In business, it’s as important to know who your competitors are as much as who your target audience is. By knowing who the big and small players are in your respective niche, you can avoid pitfalls that they’ve experienced in the past, whether it’s a product flopping or a PR strategy that turned into a nightmare. Here are five other reasons why you’d want to know who you are competing against:
Predict Future Market Trends
Knowing who the legacy providers are in your market can give you a better sense of where the market is heading X years from now. Legacy providers are, essentially, companies that have been around for decades. How they adapt to changing customer behaviors and newly enforced regulations can shed light on where the industry, as a whole, is moving towards.
Narrow Down Customer Profile
Looking at who your competitors are targeting through their marketing campaigns simplifies this traditionally cost-intensive process. While it doesn’t mean you should completely abandon any efforts to better understand who your ideal customer is, it does give you a solid starting point from where to conduct your research.
Establish Realistic Goals
Knowing how much resources your competition has access to or how big a market share they control can help you set realistic long-term goals. It can be difficult to judge if a certain campaign or project is overly ambitious or underwhelming without a sense of what other similar businesses are doing.

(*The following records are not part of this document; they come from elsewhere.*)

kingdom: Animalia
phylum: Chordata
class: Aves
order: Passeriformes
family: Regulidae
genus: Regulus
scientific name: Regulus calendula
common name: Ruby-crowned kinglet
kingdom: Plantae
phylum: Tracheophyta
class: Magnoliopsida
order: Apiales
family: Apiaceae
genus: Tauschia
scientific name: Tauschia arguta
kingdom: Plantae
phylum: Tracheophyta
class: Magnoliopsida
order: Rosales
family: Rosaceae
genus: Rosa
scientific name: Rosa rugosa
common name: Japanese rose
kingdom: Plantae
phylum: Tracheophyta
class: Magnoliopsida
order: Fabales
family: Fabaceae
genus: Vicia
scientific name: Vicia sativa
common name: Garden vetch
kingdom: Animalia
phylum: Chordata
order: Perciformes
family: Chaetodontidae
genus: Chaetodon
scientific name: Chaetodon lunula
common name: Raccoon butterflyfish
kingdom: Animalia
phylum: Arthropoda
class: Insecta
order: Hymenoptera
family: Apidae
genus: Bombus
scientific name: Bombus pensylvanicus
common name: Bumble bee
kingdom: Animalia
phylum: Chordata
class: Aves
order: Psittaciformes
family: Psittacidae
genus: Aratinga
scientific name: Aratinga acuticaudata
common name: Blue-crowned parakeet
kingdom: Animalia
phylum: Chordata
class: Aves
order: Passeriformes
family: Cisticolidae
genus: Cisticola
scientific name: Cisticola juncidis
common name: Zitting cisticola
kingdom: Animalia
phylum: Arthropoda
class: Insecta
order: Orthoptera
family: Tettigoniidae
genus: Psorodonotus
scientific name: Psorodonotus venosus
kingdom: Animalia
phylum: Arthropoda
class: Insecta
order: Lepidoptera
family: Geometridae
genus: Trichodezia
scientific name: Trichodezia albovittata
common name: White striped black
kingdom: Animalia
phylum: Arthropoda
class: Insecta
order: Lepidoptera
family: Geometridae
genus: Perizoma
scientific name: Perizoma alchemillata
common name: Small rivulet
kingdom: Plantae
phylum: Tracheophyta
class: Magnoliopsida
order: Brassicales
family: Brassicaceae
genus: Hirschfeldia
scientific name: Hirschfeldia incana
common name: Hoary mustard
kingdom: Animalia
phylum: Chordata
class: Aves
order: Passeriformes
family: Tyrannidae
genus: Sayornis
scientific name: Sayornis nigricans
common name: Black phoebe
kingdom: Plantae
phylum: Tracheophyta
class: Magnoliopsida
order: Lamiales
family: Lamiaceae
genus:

Identify Your Unique Value Proposition
When you know what competitors are doing to draw in customers, it’s easier to identify your own unique value proposition. It can also be a way for you to determine whether or not you do actually have a value proposition to leverage in the first place. Identify what your competitors collectively fail to offer the market, such as lower prices, faster service, higher accessibility, etcetera.
Know Who to Do Business With
Without knowing who your competition is, you risk doing business with the wrong people. By understanding the scope of their market share, for instance, you can then start to plan future mergers or acquisitions.
Studying your competition can only be a benefit to your business. Take the time and the energy to conduct keyword research, create a competitive matrix, and use a SWOT analysis framework to narrow down who you are competing against.